Here’s what’s brewing for the coming competitive soccer season in Ottawa:

League1 Ontario

Over the off-season, League1 was purchased by the Canadian Premier League (CPL), which will start its inaugural season at the end of April. The CPL has stated that it plans to use the league as a feeder system to add to its pool of talent. There will only be two Ottawa teams competing in League1 this season: OSU’s men’s and women’s teams. This will be the first season of competition for OSU’s women’s League1 team. Its creation makes OSU one of only four clubs in the province to field League1 teams of both genders as well as a full eight Ontario Player Development League (OPDL) teams.

After two years of League1 play, West Ottawa won’t be fielding a team in the league this year.

OPDL

There are eight OPDL divisions: Under-17, U15, U14 and U13.

Though Harris said he has high hopes that each of his club’s OPDL teams, he pointed to his club’s U17 girls and U17 boys as two teams that he has high expectations for.

Many of the boys on the U17 team come up from a team that finished 2nd in the OPDL last year, while some members of the U17 girls are graduates of last year’s U15 team who made history as Ottawa’s first OPDL overall champion.

They dominated early competition last season – allowing just two goals in their first seven games (which were all wins) – before clinching the league title with three games to go, thanks to their comfortable 17-1-1 league record.

Other members of that team are of the age group that won the OPDL Charity Shield – which is won at the end of the league’s post-season playoffs but is not considered a league championship – two seasons ago.

West Ottawa is fielding six teams – boys and girls teams from U13 to U15 – all who Kwame Telemaque, the club’s head coach, has high expectations for. He added that he’s excited for his club’s U13 teams to compete, though at their age group in the OPDL there are no scores or standings kept.

West Ottawa’s top U17 teams are playing in the Ontario Academy Soccer League (OASL). Telemaque says the club chose to enter the teams in the OASL to provide them with a cost-effective alternative to the OPDL, where they’ll still be exposed to university and college coaches.

“At those ages they need to focus on being seen by the right people to hopefully have a post-high school career, so that was our thought process behind it,” Telemaque said.

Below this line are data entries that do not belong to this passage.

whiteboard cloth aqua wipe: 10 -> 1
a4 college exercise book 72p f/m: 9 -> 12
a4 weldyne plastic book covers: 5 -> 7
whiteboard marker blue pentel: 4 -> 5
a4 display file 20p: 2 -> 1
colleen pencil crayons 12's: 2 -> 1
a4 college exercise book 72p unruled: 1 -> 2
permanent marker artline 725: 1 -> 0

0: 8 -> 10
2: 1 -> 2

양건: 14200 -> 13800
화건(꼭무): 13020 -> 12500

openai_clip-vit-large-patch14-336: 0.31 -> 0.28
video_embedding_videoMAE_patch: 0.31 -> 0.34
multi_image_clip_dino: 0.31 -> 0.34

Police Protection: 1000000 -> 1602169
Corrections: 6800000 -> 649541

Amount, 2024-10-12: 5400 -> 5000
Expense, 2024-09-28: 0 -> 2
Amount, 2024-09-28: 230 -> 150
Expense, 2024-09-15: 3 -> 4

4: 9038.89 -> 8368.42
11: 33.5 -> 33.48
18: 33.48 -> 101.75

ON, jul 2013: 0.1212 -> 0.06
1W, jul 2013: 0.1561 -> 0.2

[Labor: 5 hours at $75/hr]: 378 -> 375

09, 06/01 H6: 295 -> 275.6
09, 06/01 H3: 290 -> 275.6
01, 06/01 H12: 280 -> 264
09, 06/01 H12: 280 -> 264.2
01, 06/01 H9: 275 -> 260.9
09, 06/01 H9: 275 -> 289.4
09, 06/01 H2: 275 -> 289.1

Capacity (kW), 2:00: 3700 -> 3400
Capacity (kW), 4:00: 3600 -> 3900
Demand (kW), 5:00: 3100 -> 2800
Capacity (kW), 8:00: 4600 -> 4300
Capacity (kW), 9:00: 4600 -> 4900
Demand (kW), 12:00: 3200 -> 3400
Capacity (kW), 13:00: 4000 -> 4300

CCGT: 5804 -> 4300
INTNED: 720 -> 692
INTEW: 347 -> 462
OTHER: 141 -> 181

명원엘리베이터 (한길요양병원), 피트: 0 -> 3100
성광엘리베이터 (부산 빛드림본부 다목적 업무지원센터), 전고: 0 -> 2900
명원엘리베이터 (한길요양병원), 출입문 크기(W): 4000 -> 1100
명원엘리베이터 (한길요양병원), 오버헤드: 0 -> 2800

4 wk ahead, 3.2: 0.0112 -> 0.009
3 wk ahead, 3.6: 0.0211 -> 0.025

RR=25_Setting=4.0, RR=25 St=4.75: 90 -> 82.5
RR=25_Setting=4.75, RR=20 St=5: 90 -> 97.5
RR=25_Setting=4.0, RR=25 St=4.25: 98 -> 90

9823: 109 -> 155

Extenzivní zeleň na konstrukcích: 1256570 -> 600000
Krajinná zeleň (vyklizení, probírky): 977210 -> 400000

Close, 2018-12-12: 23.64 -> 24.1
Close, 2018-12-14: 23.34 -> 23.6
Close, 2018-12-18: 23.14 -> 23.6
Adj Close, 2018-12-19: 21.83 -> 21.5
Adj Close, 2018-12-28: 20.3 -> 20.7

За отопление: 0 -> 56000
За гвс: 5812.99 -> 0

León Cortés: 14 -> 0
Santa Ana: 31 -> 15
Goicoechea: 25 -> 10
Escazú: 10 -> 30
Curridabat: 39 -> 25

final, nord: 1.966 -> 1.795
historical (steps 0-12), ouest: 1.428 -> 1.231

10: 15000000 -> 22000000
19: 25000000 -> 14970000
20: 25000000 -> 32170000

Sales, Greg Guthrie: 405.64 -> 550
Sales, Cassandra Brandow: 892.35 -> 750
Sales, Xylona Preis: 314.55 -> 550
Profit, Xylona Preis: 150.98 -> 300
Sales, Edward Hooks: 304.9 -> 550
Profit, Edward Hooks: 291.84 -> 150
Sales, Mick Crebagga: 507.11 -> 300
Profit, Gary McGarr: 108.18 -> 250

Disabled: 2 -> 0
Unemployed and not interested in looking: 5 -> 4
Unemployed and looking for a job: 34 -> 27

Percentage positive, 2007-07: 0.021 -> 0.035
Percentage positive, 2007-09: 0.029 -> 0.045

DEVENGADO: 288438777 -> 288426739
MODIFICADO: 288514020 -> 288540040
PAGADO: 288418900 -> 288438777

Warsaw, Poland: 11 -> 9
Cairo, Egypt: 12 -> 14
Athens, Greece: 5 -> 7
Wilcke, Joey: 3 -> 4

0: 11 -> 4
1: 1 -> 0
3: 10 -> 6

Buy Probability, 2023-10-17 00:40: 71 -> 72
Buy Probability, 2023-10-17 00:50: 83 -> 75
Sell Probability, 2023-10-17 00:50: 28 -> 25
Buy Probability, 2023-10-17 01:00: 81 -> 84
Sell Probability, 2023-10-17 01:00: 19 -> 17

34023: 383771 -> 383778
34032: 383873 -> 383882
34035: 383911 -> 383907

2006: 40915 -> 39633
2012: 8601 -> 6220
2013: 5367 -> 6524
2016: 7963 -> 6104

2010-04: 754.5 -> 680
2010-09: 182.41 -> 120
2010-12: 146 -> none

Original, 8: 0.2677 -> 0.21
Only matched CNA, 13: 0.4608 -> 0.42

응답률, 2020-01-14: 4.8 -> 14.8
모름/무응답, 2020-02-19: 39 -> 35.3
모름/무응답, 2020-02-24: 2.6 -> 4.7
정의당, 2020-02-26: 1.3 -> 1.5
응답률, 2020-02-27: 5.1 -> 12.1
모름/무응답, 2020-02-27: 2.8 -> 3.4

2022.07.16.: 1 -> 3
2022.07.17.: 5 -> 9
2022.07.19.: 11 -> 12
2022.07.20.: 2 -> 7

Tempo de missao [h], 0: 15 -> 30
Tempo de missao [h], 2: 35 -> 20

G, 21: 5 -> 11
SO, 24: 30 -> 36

Ottawa TFC will debut four OPDL teams this year. The new club was created out of a partnership between the Toronto Football Club and the merger of two existing Ottawa soccer clubs, Cumberland United and Capital United.

Ottawa TFC will have teams competing in the U13 and U14 divisions for both boys and girls. According to Pavel Cancura, the club’s general manager, they had applied to have more OPDL teams, but were not successful in being approved.

“I don’t always see the inner workings and why the decisions come down the way they do but obviously it was disappointing,” Cancura said.

Speaking about the clubs’ merger, Cancura said that there’s been growing pains but that they’re now “getting to a place where (they) have (their) rhythm.”